### Provided passage

PARIS – Today’s live auction of the wardrobe of Catherine Deneuve designed by Yves Saint Laurent has achieved a total of $1,025,581 / €900,625 / £785,887 and sell-through rates of 100%. The interest in Christie’s Paris sale was so immense that 90% of all 129 lots sold multiple times above their pre-sale estimates. The auction lasted 5 hours, witnessing fierce competition from around the globe. Each piece of haute couture or Rive Gauche clothing was a testament to the 40-year long friendship between France’s most iconic actress and one of the world’s most renowned couturier.
The pre-sale exhibition during Paris Fashion Week was attended by 4,500 visitors, welcoming young fashion design students, fashionistas and admires of Catherine Deneuve and Yves Saint Laurent.
The online bidding participation for the sale was one of the highest that Christie’s France has witnessed over the past 5 years, attracting well over 100 new registrants. For any collectors still hoping for the opportunity to acquire a piece, the online-only auction will remain open for bidding until January 30, 2019 midnight and offers a further 140 lots of Catherine Deneuve’s wardrobe designed by Yves Saint Laurent.
Catherine Deneuve commented: “This week, with highlights including the view and the auction itself, has been a new experience for me and has exceeded my expectations in many ways. I would like to thank Christie’s for the beautiful catalogue and the fact they paid tribute to YSL’s talent by presenting his creations in such an exquisite way at the preview, attended by thousands of people. I sincerely hope that the new owners will enjoy these pieces of couture as much as I did.”
François de Ricqlès, President Christie’s France added: “This sale which was a real triumph, achieving €900,000 for the first part of Catherine Deneuve’s wardrobe, paid tribute to these two iconic French artists which are the glory of this country. During the auction, the Yves Saint Laurent Museum preempted three lots. We would like to express our deepest thank you to Catherine Deneuve for entrusting us with the sale of her treasured Yves Saint Laurent wardrobe.”
The top lot of the auction was the haute couture evening ensemble of the unique and very sought-after Russian Collection, which Mr. Saint Laurent designed for the Fall/Winter collection of 1977/78. Selling at €52,500 it surpassed its high pre-sale estimate by 10 times.

######

■ **Exercise**
Answer these questions from the auction report:
(a) How many visitors attended the pre-sale exhibition?
(b) How many lots did the Yves Saint Laurent Museum preempt during the auction?
(c) For what price did the top lot sell?
The material is not needed for anything here.

### Data shown

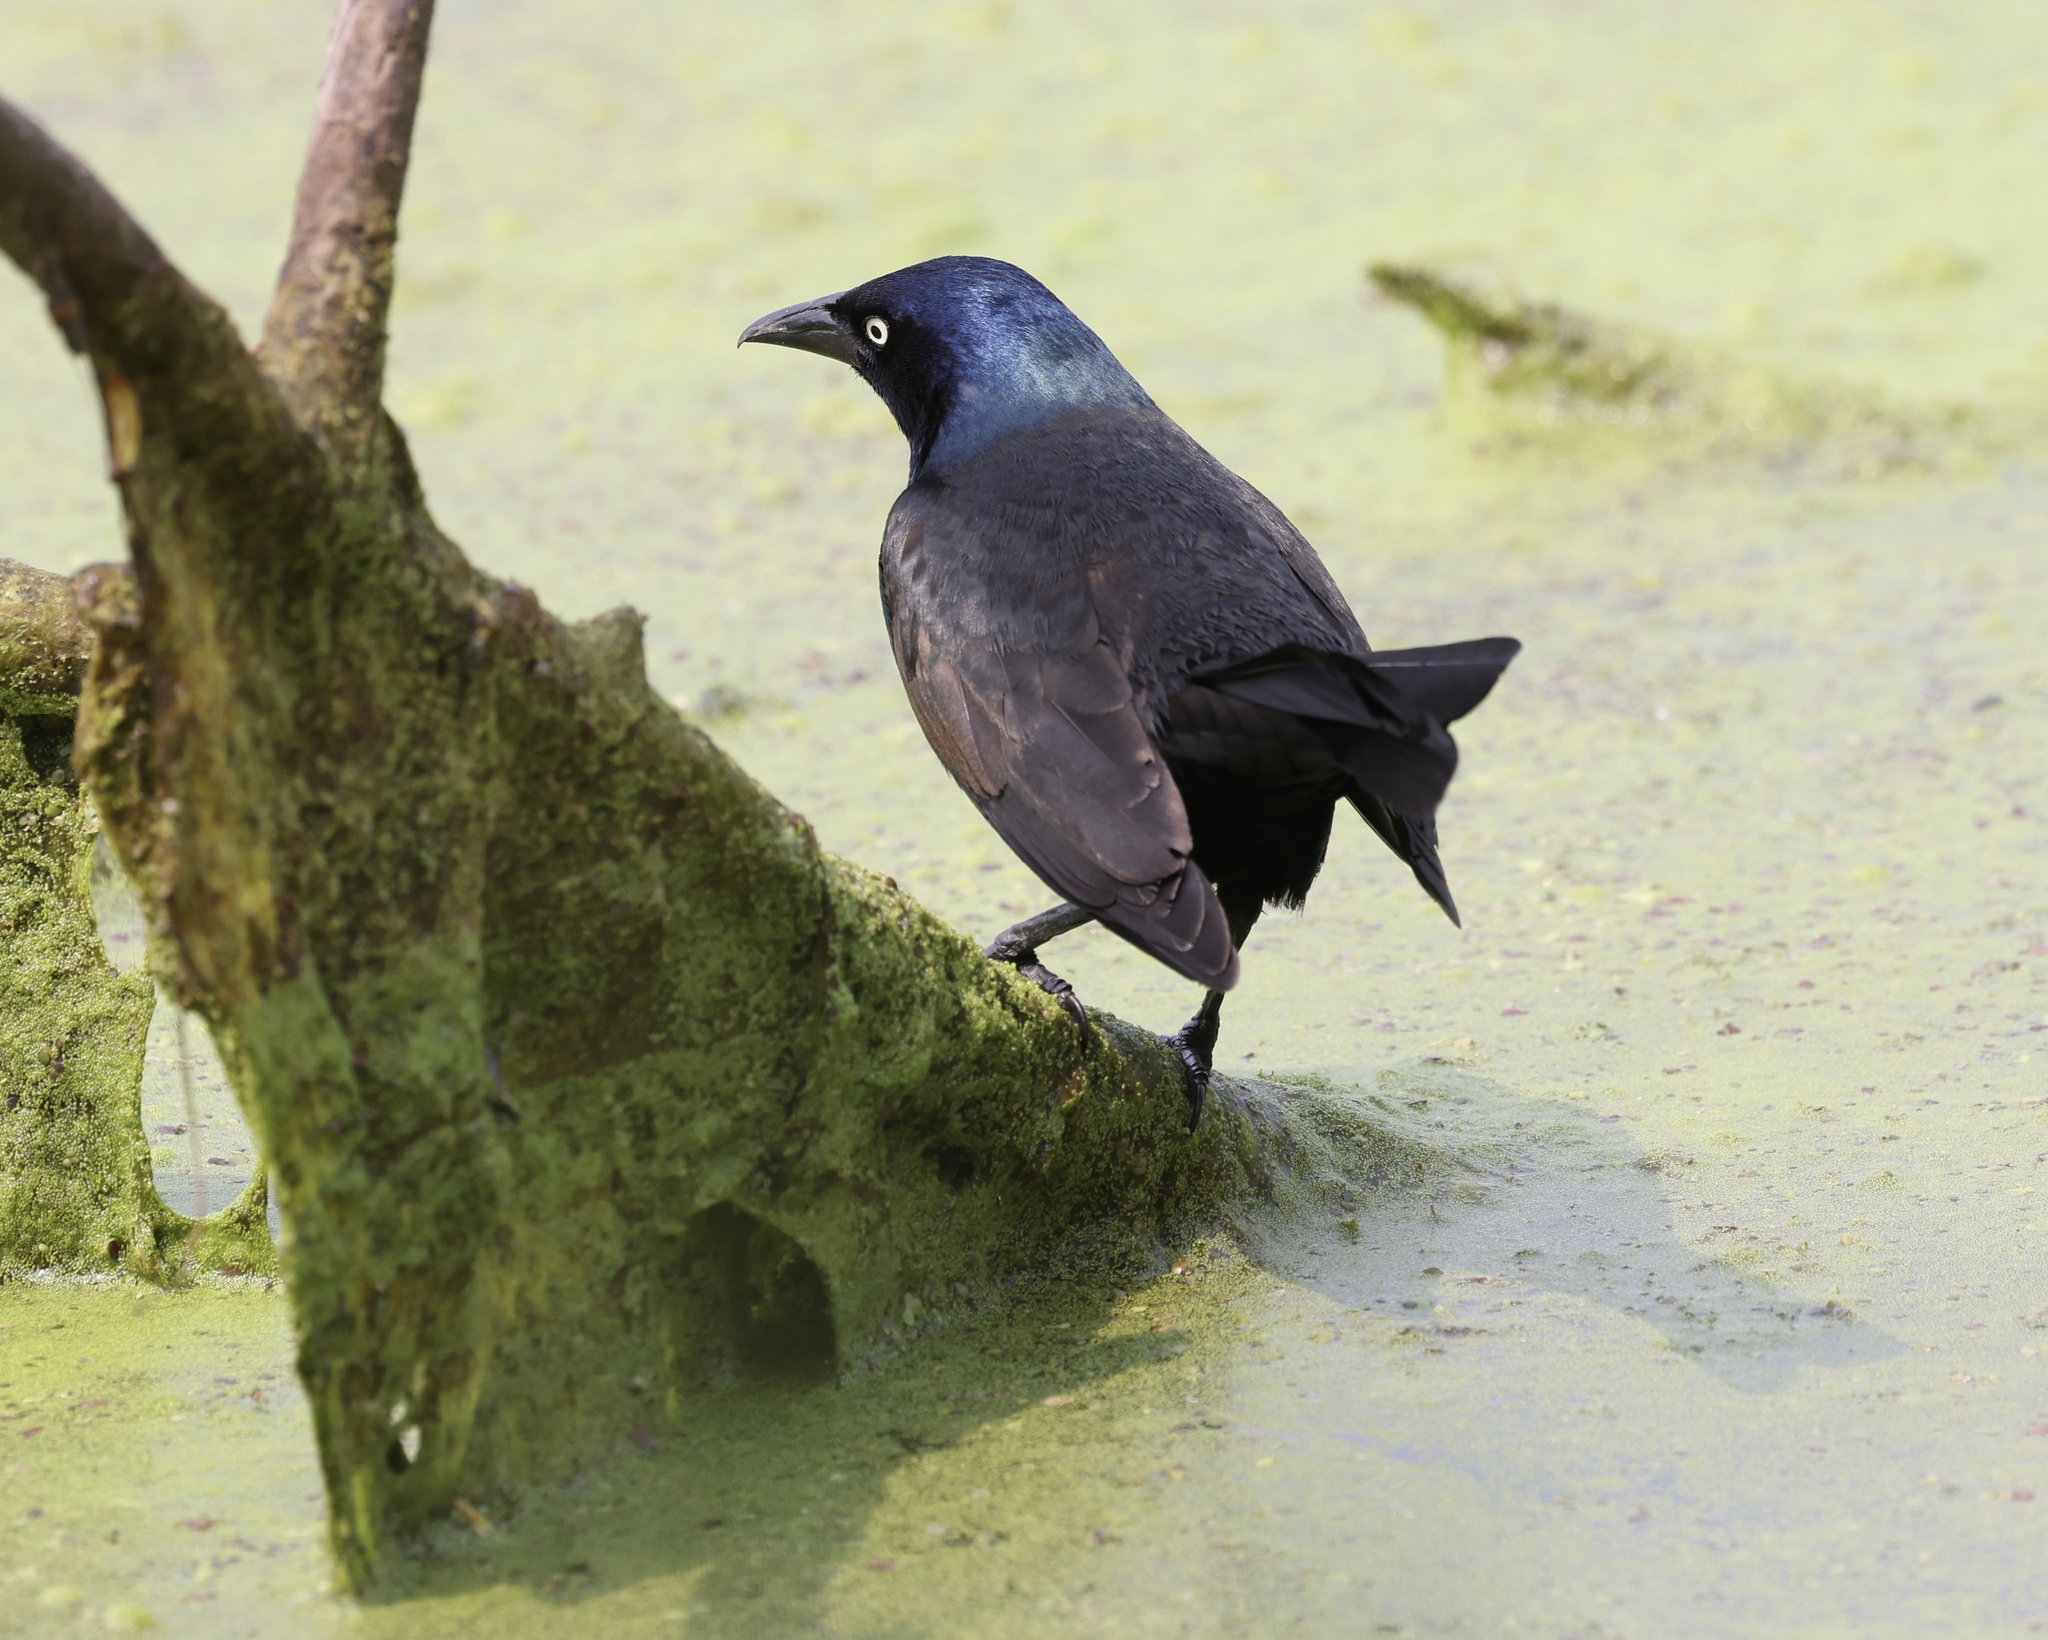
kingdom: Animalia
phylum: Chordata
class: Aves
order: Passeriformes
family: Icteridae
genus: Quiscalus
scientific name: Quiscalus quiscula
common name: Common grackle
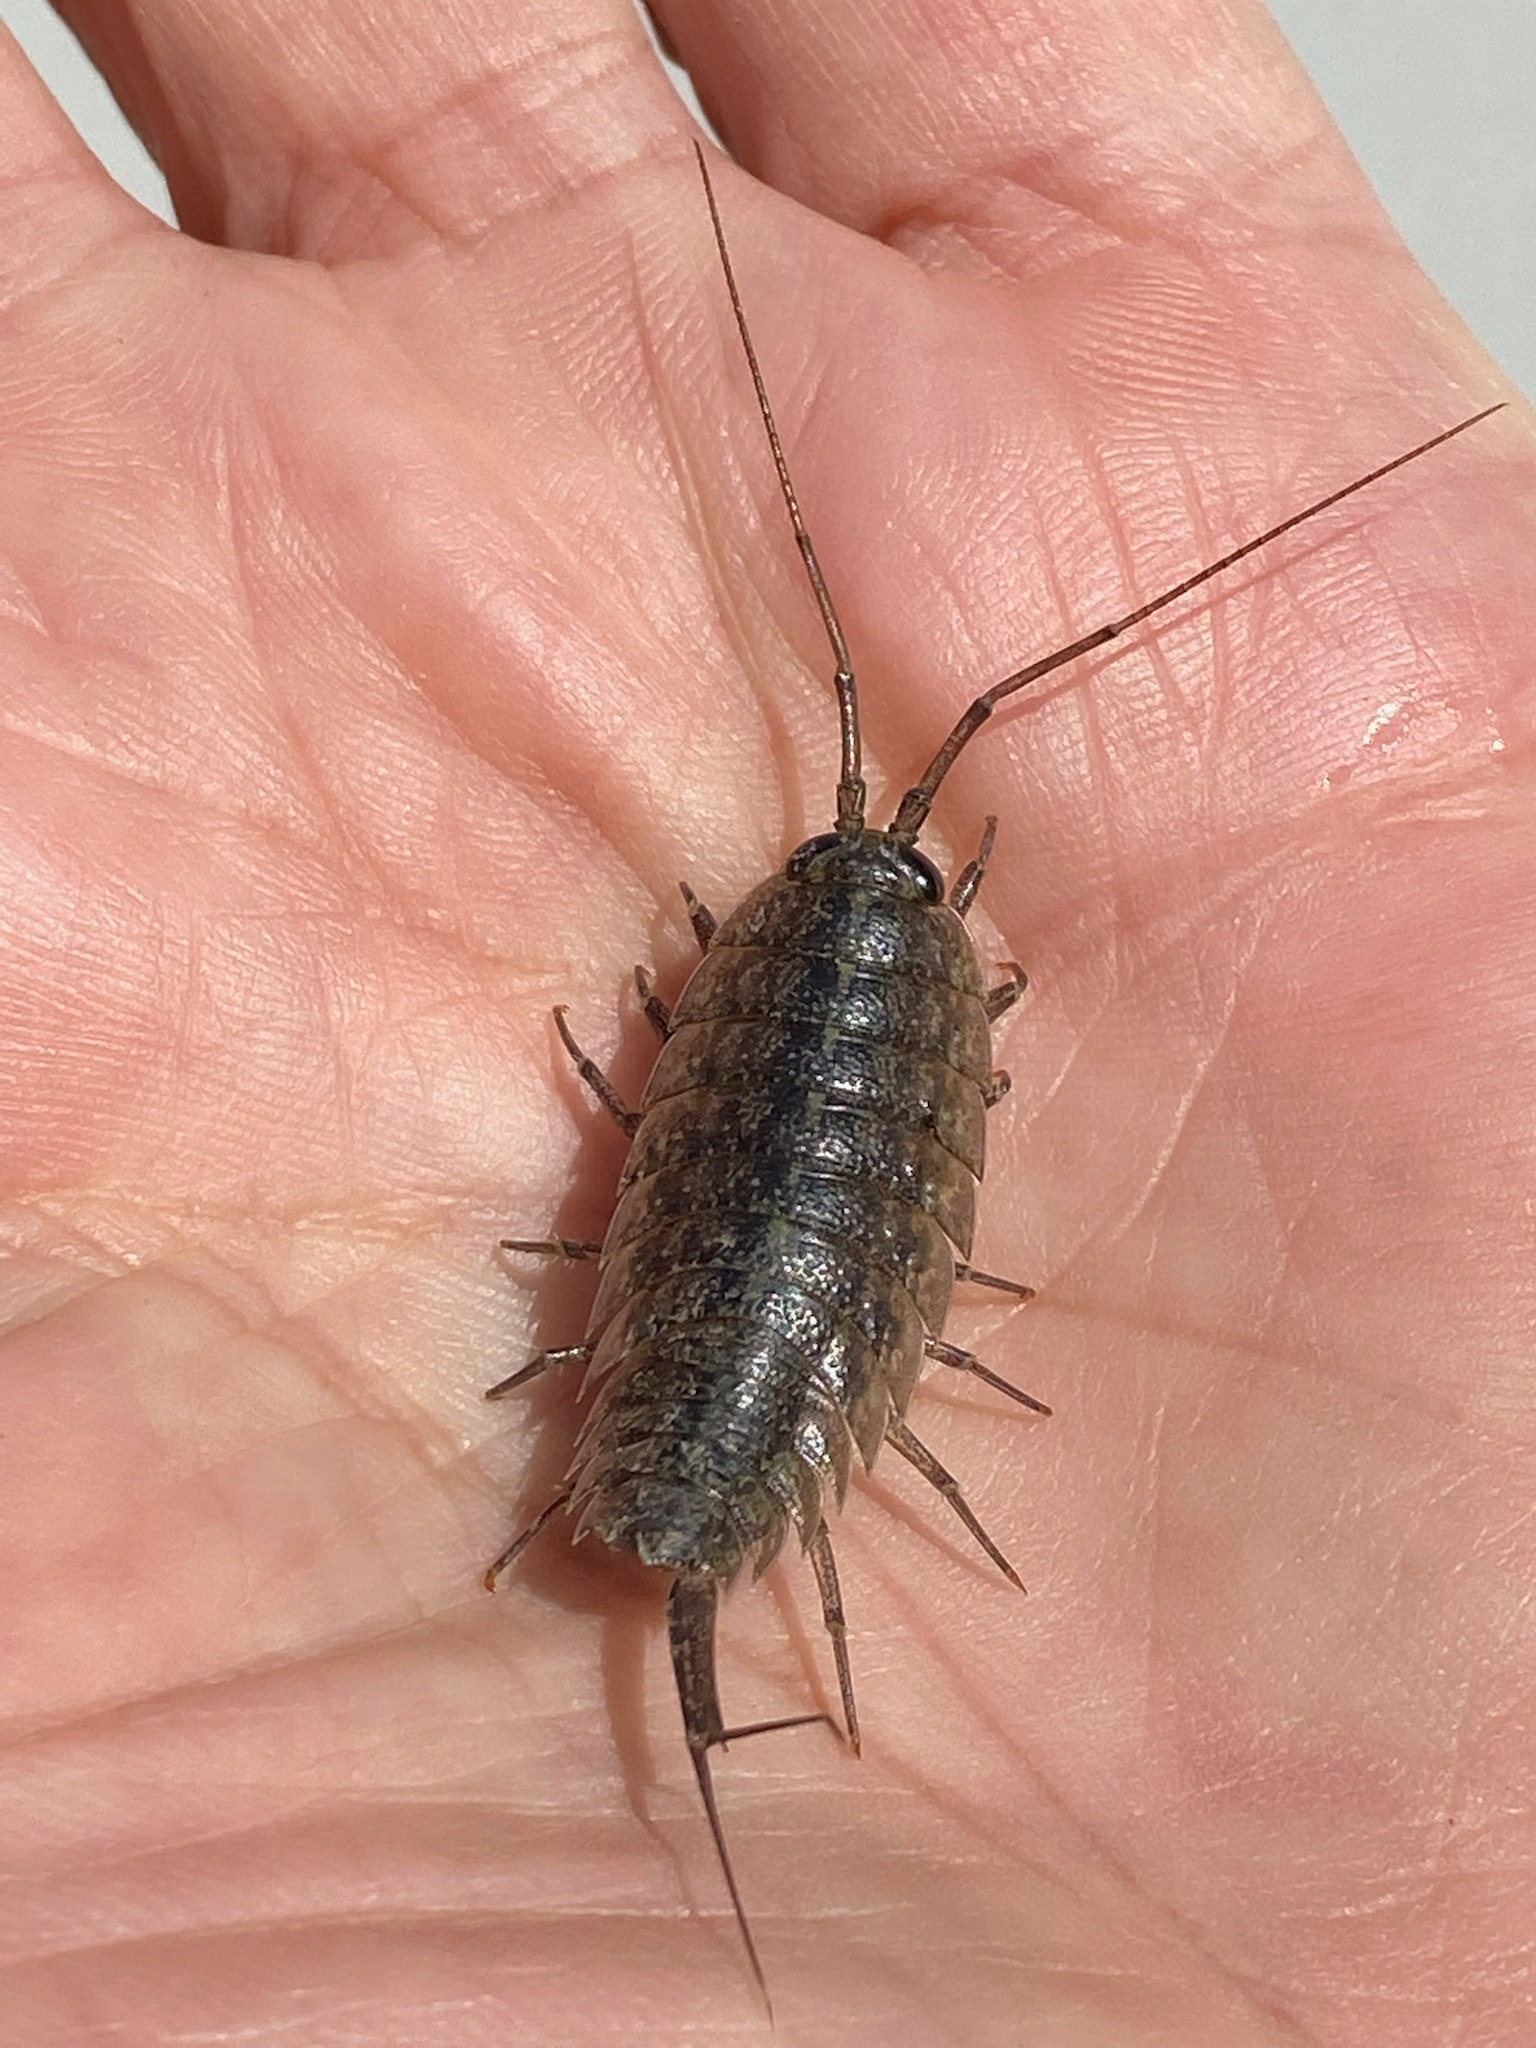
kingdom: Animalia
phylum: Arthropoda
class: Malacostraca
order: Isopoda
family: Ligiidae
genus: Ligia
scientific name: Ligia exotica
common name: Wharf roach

######

■ **Expected output**
(a) 4,500
(b) Three
(c) €52,500